What about the 10 Democratic senators from states which President Donald Trump won and are up for re-election in 2018? They’re all still no votes on the AHCA, Durbin reiterated.

Their opposition would match that of many major medical organizations, which Durbin mentioned at a press conference at the Chicago chapter of cancer patient support group Gilda’s Club. Groups like the American Medical Association are actively opposing the proposal because of its projected impact: 24 million more people without insurance by 2026.

Within his own state, Durbin said hospitals and providers are most concerned about rolling back the expansion of Medicaid and how it could affect access to care in rural areas.

“They struggle to survive and it’s important they survive because they’re basically the kind of care centers that you don’t find for 10, 20, 30, 40, 50 miles. So they need to have something... to protect critical-access hospitals.” Durbin said.

The Illinois Hospital Association has said the state would lose up to $40 billion in Medicaid funding over the next decade under the AHCA. With that drop would come a rise in uncompensated care costs and eventually, cutbacks in staff, since the IHA said 40 percent of the state’s hospitals are either losing money or operating on thin margins.

While the bill and Trump’s proposed budget don’t make changes to Medicare, there is concern the AHCA will lead to ones down the road.

“Specifically, we’re concerned that the American Health Care Act will weaken the fiscal sustainability of Medicare and would open the door to what are called vouchers,” said AARP Illinois Director Bob Gallo. AARP had been among the groups opposed to the bill because of the increased costs for insurance it would bring to those just below Medicare age, as it allows insurers to charge people between the ages of 50-64 up to five times as much as younger customers.
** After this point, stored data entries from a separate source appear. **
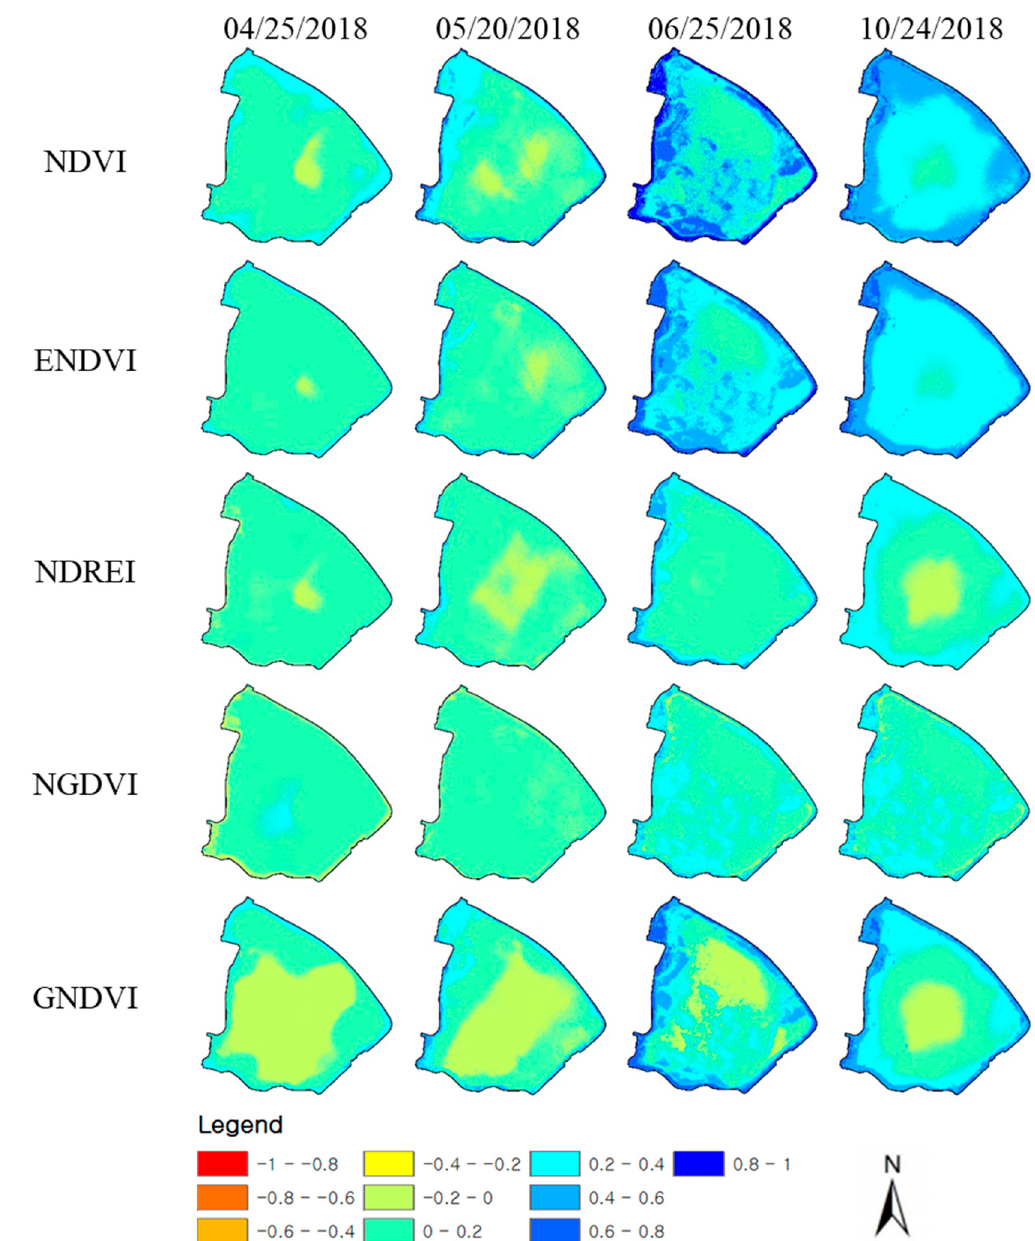
Figure 6. Analysis results of the vegetation indices.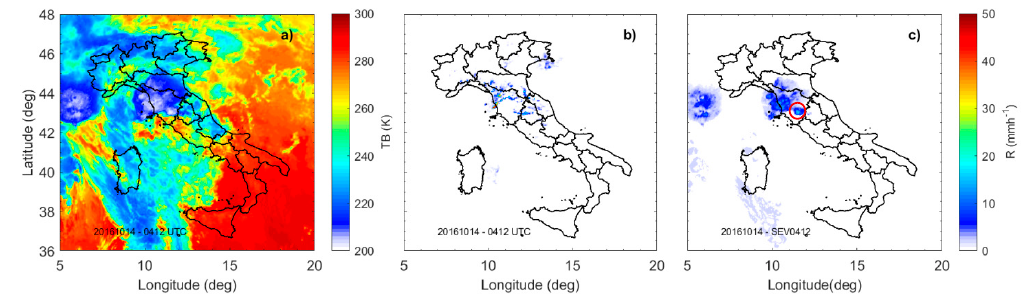
Figure 7. Snapshot relative to the 04:12 UTC of 14 October, 2016. Panel ( a ) shows the TB 10.8 as measured by SEVIRI, ( b ) the instantaneous rainfall rate as estimated by IT GR network at SEVIRI spatial resolution and ( c ) by RAINBOW.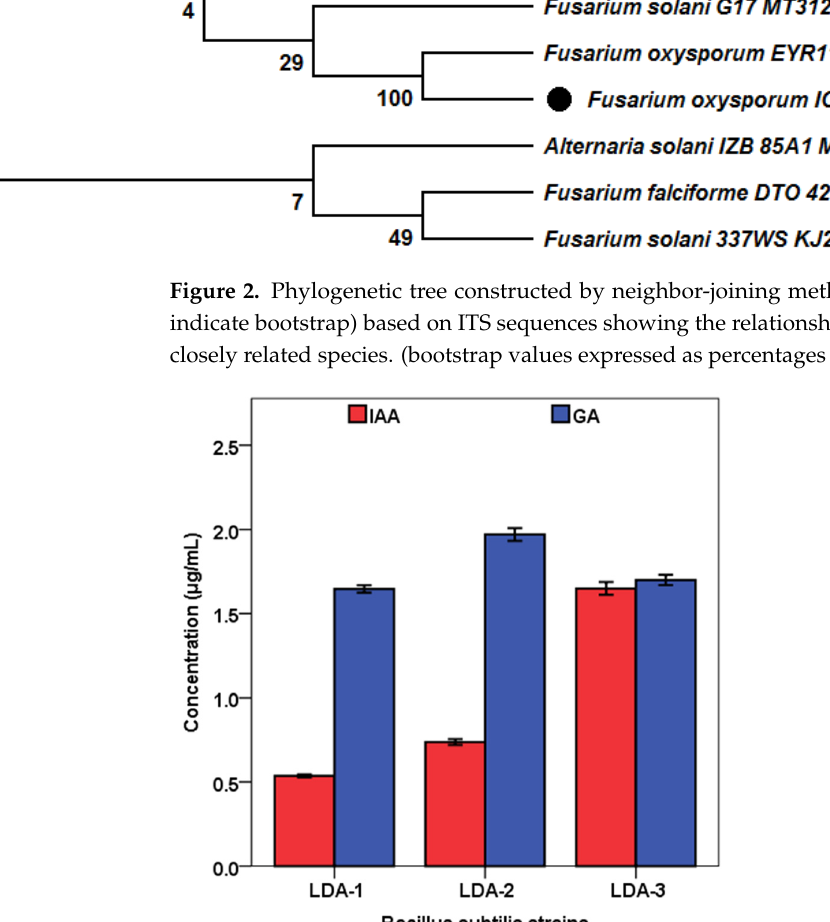
Figure 4. Growth inhibition of phytopathogenic fungi by B. subtilis strains isolated from the rhizo- sphere of P. glandulosa plants, in dual-plate assay. Values = mean ± SE, (n = 3).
Durbin said he and other Democrats are open to discussing healthcare reforms “if (Republicans) are willing to take (ACA) repeal off the table.” When asked by HealthExec if any element from the AHCA is worth considering, Durbin said changes to the ACA should try to address rising pharmaceutical costs.

“Blue Cross Blue Shield came to see me, and in Illinois, they are spending more money on paying for pharmaceuticals than for inpatient hospital care,” Durbin said. “So am I willing to sit down with Republicans or anyone to find some way to have a sensible policy on pricing in pharmaceuticals? Count me in.”